The attack on a civilian building marked with the words “DETI”, or “children” in Russian, sparked a wave of international revulsion and heaped pressure on Russia’s few remaining allies — notably China.
But Beijing has refused to oppose Russia at the United Nations, or even to use word the “invasion” three weeks into the war, while stressing its opposition to the West’s punishing sanctions on Moscow.
Russia did withdraw a UN Security Council vote on a “humanitarian” resolution on Ukraine, scheduled for Friday, due to a lack of support from China and India, diplomats said.
Moscow’s diplomatic isolation deepened as Baltic countries Estonia, Latvia and Lithuania announced the expulsion of 10 Russian diplomats, following in the steps of Bulgaria.
Condemning the West’s sanctions, Russian Foreign Minister Sergey Lavrov accused the United States of seeking to remake the world in its own image.
“They are trying to take the melting pot concept from the United States’ soil and to make the melting pot from the entire world, and they would be the melters,” he said in English on Russia’s RT channel — which was Friday banned in Britain.
Essential services have already melted down in Mariupol.
Local officials say more than 2,000 people have died so far in indiscriminate shelling of the city, and 80 percent of its housing has been destroyed.
“In the streets, there are the bodies of many dead civilians,” Tamara Kavunenko, 58, told AFP after fleeing the city.
“It’s not Mariupol anymore,” she said. “It is hell.”
Historically, Ukraine has been a grain-exporting breadbasket to the world.
But the “devastating human catastrophe” now unfolding risks “extensive” economic fallout around the world, the International Monetary Fund, World Bank and other top global lenders warned.
“The entire global economy will feel the effects of the crisis through slower growth, trade disruptions, and steeper inflation,” they said.
– ‘Odessa holding on’ –
For many Ukrainians, Russia’s actions on the ground and from the air make a mockery of stop-start peace talks that have been proceeding this week.
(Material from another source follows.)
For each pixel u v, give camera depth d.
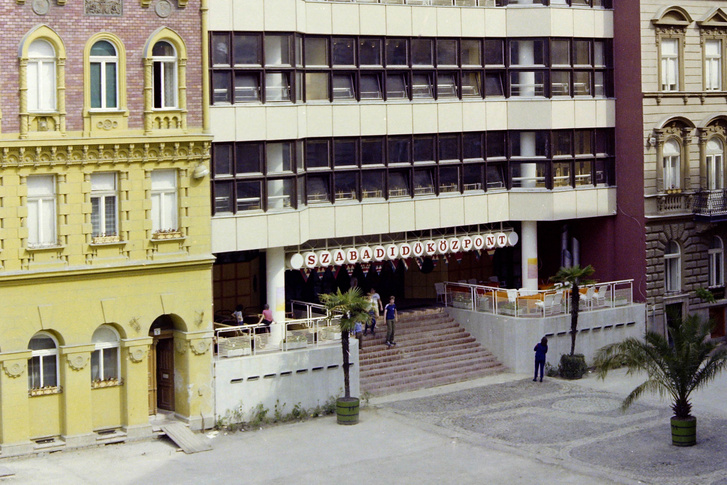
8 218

In a call with German Chancellor Olaf Scholz, Putin on Friday accused Ukrainian authorities of “trying in every possible way to stall negotiations, putting forward more and more unrealistic proposals”.
“Nevertheless, the Russian side is ready to continue to search for solutions in line with its well-known principled approaches,” he said, according to the Kremlin.
Russia wants Ukraine to disarm and disavow all Western alliances — steps that Kyiv says would return it to a vassal state of Moscow.
Western governments have slammed Putin’s vision for peace and in Odessa, on the Black Sea, civilians are braced for attack, with tanks deployed at intersections and monuments covered in sandbags.
“Our beautiful Odessa,” said Lyudmila, an elegant elderly woman wearing bright lipstick, as she looked forlornly at her city’s empty, barricaded streets.
“But thank God we are holding on! Everyone is holding on!”